Beginnings - Bosale
I practiced as a bosale Manbo from 1998-2004. In that 7th year I travelled to Haiti to kanzo. I was very blessed during this time as a bosale Manbo through wonderful conversations and words of encouragement from Msr. Max Beauvior. Honour and respect to him.
I looked upon it as a long distance apprenticeship with divine timing.
With the exception of one of my spritual children who lives in Australia who has undergone Kanzo to asogwe, all my spiritual children in New Zealand at this time are bosale.
Hounfor du Marche Days of the Dead Auckland
When in Haiti I came to understand that the Lwa can be served every bit as well when bosale, but just in a slightly different fashion.
It is with respect to the Lwa and those who have undergone kanzo and recieved the asson that this is done. The Lwa can be offended if a bosale Manbo or Hougan claims the asson as their own, when it truly is not.
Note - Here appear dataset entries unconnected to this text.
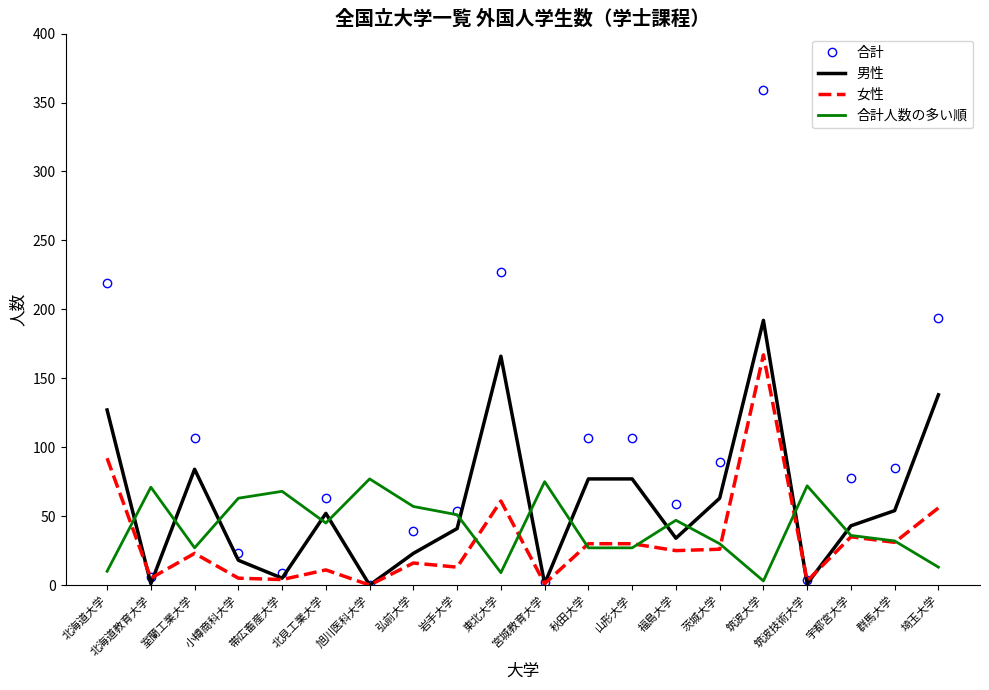

What are all the series names shown in the legend?

合計, 男性, 女性, 合計人数の多い順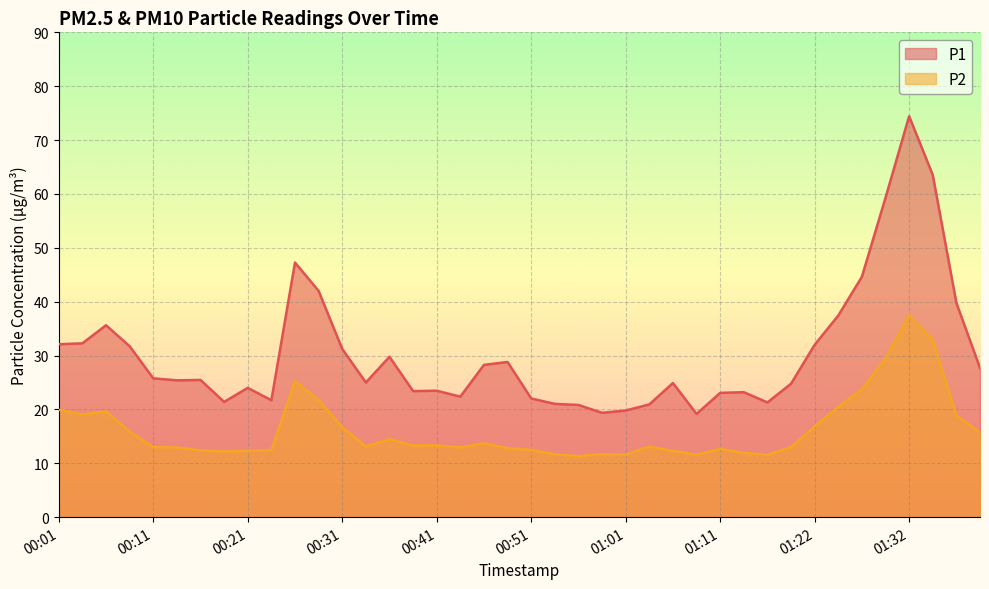

Reading left to right, extract all data points from this chart.

P1: 32.1	32.3	35.6	31.7	25.8	25.4	25.5	21.4	24.0	21.7	47.3	42.0	31.2	25.0	29.8	23.4	23.5	22.4	28.3	28.8	22.0	21.0	20.8	19.4	19.8	20.9	24.9	19.2	23.1	23.2	21.3	24.8	32.0	37.4	44.6	59.3	74.4	63.5	39.8	27.7
P2: 19.9	19.1	19.6	15.9	13.0	12.9	12.4	12.2	12.3	12.4	25.2	21.7	16.7	13.1	14.5	13.3	13.3	12.9	13.7	12.8	12.5	11.7	11.3	11.7	11.6	13.1	12.3	11.6	12.7	11.9	11.6	13.0	16.8	20.5	23.8	29.5	37.5	32.9	18.9	15.7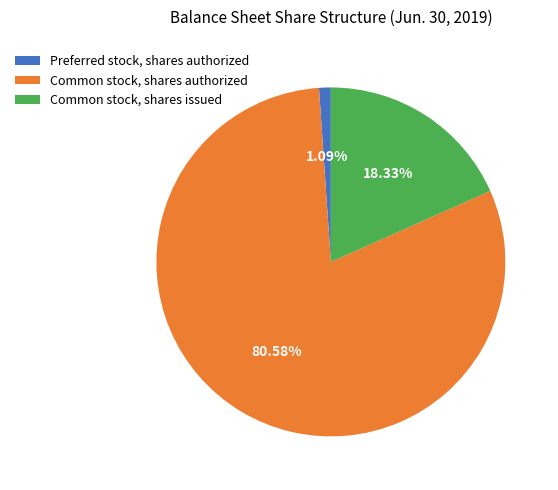

Between Preferred stock, shares authorized and Common stock, shares authorized, which is larger?

Common stock, shares authorized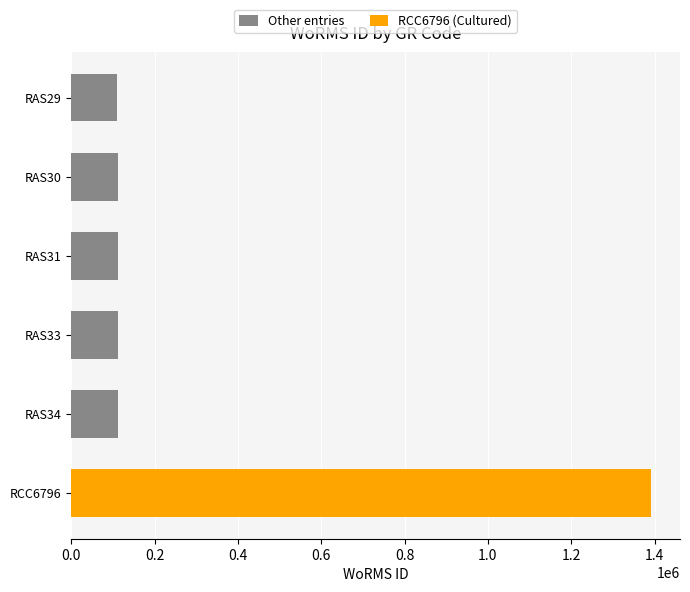

How many data points are less than 110911?

2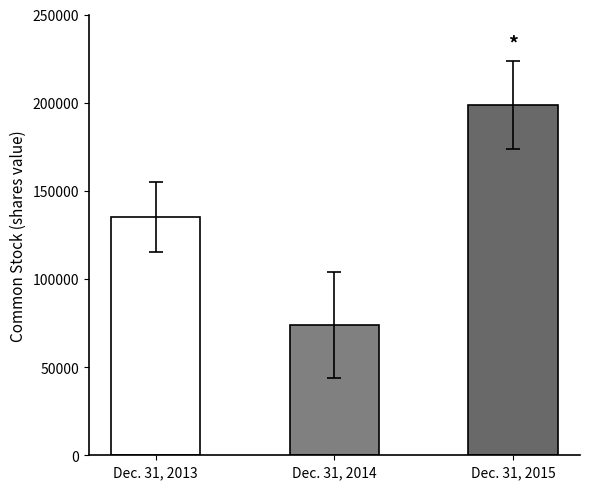

The value at Dec. 31, 2013 is 135090. True or false?

True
The Haitains even have a song about it.
“Ou poco hounsi! oh
Ou dit’m ou c’est hougan
Ou poco hounsi!
Ou dit’m ou c’est hougan c’est ca!”
“You are not yet a hounsi! oh. You tell me you are a hougan. You are not yet a hounsi, You tell me you are a hougan…It is so!”
The problem of the asson is easily overcome, any rattle will suffice, the best a round type rattle on a stick, like a kwa-kwa or gourd rattle and a small bell which is separate from the rattle.
Manbo and Hougan who are bosale use these with great strength and success in Haiti, and Manbo and Hougan elsewhere in the world would find this appropriate when calling the Lwa. It is also respectful to do so.
Most of those who practice Vodou are bosale, the majority of those who serve Lwa in Haiti certainly are.
Kanzo is a costly decision in anybody’s language- especially an Haitian.
In the end, it is our service to the Lwa that truly matters, not what we are or where we are, but what we are doing, this is what counts.